Но у меня не было тогда никакого времени для разработки. Жизнь моя проходила как в вихре благодаря массе новых впечатлений, которые приносил каждый день, да и разнообразие интересов мешало мне сосредоточиться на чем-нибудь. Прежний страстный интерес к естественным наукам тоже по временам давал себя знать.

2. Опять тревоги

 Я пришел к Алексеевой, но не застал ее дома. Оставшись один в ее пустой квартире, я взглянул на стены, сплошь уставленные книжными полками студенческой библиотеки, перенесенной к ней во время моего путешествия. Осмотрев заголовки стоящих там книг, я вынул один из номеров тогдашнего научного журнала «Знание» и начал читать в нем переводную статью какого-то немецкого ученого «О полете насекомых». Предмет сразу захватил меня. Там описывались опыты над схваченными за ножки мухами и другими, прикрепленными к месту, насекомыми, крылья которых дают отблески от лучей падающего на них света. Эти отблески всегда идут по двум разным направлениям: один от крыла при его поднятии, другой при опускании, так что хотя взмахи крыльев и следуют так быстро друг за другом, что их нельзя отметить глазом, но по направлению световых отблесков легко можно определить, что при поднятии крыла его передний край приподнимается над задним краем, а при опускании — наоборот, так что можно даже точно определить угол между тем и другим движением крыльев и убедиться, что крылья насекомых всегда действуют по закону удара косых плоскостей, т. е. как винтовые поверхности. 

Я живо прочел эту статейку, которая возбудила во мне мысли о возможности полета человека на крыльях, устроенных таким образом, или его подъема вверх вместо воздушных шаров на двух винтах, вложенных в одну ось и вращающихся в противоположные стороны, но я не мог долго предаваться своим мыслям. Возвратилась Алексеева, а вслед за нею пришло несколько других знакомых. Их разговор помешал продолжению моих летательных соображений. 

Говорили об арестах среди московских рабочих, об аресте Цакни, о том, что Третье отделение встревожилось и по улицам везде рыскают шпионы. Один студент, Устюжанинов, с которым я познакомился еще весною в сапожной мастерской, устроенной нами для обучения уходящих в народ, и который тоже пришел к Алексеевой, был особенно нервно возбужден. 

Это был невзрачный вологжанин с черной, как вороново крыло, густой бородой, доходившей почти до самых его глаз, и с узким невысоким лбом под негустыми, тоже черными, волосами. Он был всегда молчалив, даже боязлив, — его считали прямо трусливым и не особенно ценным в качестве пропагандиста. А на деле, как оказалось потом, он пользовался среди московских рабочих огромным влиянием и замечательно хорошо умел с ними сходиться в народных трактирах. 

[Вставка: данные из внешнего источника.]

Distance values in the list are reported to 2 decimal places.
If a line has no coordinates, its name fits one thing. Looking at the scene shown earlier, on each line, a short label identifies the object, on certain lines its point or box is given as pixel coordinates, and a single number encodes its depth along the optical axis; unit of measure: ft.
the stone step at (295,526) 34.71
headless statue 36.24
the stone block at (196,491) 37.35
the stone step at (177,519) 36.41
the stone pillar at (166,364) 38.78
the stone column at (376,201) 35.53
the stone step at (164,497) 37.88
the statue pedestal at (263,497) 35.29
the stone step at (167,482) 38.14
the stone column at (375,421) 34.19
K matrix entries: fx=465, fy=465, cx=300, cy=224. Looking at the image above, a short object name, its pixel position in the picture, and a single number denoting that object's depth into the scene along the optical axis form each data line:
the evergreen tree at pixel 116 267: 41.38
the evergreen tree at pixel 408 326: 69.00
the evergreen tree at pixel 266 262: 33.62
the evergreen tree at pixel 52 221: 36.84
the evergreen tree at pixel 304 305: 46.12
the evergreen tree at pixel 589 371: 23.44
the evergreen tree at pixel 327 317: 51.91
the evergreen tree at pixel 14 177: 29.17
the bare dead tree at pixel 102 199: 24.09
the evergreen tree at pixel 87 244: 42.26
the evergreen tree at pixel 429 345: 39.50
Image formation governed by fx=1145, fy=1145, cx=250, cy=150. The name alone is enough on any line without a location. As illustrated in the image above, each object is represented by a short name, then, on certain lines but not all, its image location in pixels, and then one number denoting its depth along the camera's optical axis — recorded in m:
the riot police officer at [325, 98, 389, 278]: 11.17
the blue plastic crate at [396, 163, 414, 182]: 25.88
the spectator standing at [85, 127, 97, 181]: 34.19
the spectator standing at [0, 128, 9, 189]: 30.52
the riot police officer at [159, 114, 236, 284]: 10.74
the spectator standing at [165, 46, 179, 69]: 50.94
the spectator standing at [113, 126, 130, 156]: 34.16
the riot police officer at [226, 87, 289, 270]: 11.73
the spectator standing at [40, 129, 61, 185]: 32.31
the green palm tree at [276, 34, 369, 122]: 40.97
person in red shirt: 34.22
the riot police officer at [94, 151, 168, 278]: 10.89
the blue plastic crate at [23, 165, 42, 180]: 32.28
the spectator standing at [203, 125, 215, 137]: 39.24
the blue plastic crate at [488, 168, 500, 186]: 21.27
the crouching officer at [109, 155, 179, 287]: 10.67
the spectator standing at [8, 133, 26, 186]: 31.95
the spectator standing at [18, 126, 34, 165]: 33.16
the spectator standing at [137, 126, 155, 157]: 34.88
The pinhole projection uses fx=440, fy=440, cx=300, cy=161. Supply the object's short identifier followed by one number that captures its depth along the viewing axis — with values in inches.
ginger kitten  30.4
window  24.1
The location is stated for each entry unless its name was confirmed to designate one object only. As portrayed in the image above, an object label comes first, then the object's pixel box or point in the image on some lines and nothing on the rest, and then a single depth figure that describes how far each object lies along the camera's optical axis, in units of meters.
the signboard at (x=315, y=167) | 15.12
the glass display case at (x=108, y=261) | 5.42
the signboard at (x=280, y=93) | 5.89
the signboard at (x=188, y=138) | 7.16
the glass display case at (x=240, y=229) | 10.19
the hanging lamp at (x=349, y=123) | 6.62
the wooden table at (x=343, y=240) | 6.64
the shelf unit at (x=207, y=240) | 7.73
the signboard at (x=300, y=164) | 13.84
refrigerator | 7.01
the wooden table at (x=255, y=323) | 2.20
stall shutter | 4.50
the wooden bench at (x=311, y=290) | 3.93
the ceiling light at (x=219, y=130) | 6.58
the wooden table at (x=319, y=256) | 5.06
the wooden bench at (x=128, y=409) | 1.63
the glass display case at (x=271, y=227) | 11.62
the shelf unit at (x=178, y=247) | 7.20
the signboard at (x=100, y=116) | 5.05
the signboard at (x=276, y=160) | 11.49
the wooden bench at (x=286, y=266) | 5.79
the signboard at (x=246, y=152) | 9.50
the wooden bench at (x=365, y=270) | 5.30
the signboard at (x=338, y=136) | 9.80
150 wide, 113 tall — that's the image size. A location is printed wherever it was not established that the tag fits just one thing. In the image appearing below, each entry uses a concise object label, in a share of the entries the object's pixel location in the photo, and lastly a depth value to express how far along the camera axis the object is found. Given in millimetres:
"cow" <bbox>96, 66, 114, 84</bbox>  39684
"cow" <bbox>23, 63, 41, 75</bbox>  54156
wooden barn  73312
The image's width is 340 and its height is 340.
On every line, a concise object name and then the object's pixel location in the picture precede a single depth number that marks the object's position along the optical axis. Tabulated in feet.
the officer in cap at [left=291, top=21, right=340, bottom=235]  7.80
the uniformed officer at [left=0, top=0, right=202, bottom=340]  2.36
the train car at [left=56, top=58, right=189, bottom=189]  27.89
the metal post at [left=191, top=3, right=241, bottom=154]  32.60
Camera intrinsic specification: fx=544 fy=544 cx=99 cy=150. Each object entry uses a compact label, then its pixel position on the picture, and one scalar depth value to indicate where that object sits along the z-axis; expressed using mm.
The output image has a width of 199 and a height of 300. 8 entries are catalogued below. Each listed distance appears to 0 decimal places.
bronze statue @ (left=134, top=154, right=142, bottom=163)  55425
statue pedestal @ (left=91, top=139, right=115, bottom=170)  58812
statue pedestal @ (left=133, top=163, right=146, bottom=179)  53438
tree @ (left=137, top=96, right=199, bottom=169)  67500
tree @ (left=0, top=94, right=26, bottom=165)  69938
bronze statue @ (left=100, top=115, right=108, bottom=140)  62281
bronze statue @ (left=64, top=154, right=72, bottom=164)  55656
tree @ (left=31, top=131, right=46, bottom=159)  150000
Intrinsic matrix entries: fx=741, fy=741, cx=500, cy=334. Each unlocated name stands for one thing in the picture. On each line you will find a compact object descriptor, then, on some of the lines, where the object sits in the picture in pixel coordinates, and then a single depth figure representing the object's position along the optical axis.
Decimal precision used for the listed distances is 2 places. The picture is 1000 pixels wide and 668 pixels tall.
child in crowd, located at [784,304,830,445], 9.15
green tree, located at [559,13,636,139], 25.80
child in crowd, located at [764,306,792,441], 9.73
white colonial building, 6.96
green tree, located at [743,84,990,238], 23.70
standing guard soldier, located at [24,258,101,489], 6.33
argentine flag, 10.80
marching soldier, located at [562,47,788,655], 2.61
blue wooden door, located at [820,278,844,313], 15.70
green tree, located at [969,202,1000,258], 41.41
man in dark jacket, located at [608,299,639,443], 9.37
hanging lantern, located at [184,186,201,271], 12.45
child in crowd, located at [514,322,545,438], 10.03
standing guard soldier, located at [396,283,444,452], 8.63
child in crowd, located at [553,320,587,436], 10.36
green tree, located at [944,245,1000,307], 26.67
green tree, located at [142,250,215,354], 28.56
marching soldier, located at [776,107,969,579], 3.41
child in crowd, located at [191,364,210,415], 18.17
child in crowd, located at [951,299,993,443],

Аресты теперь коснулись именно его знакомых, и ему приходилось особенно сильно скрываться. 

— Если меня арестуют, — сказал он мне, отведя в сторону, — то примите на себя моих рабочих. Особенно обратите внимание на Союзова, это замечательно ценный человек. Я познакомил его уже с Панютиными, но они девочки, и если меня не будет, то вы позаботьтесь о нем, чтобы он не пропал и не отстал от движения. 

— Зачем вам погибать? — утешал я его. — У меня есть достаточно знакомых в Москве, чтобы укрыть вас. 

Вдруг вошел Кравчинский. 

— Скверное дело! — сказал он. — Около этого дома снуют подозрительные личности. Надо скорее расходиться, господа, и уходя, смотрите все хорошенько за собою. 

Устюжанинов нервно заерзал на своем месте. Он порывисто подошел к окну и начал быстро повертывать в нем голову направо и налево. 

— Отойдите, отойдите скорее от окна! — почти крикнул ему Кравчинский. — Ведь вас видно с улицы, вы обращаете на себя внимание! 

Устюжанинов отскочил от окна и спрятался в противоположном углу комнаты в тени. 

— Кто же куда идет? У кого есть безопасное место для ночлега? 

— У меня есть несколько мест, и одно из них для нескольких человек сразу, — ответил я. 

— Где для нескольких? — спросил Шишко. 

— В вокзале Рязанской железной дороги, в квартире инженера Печковского.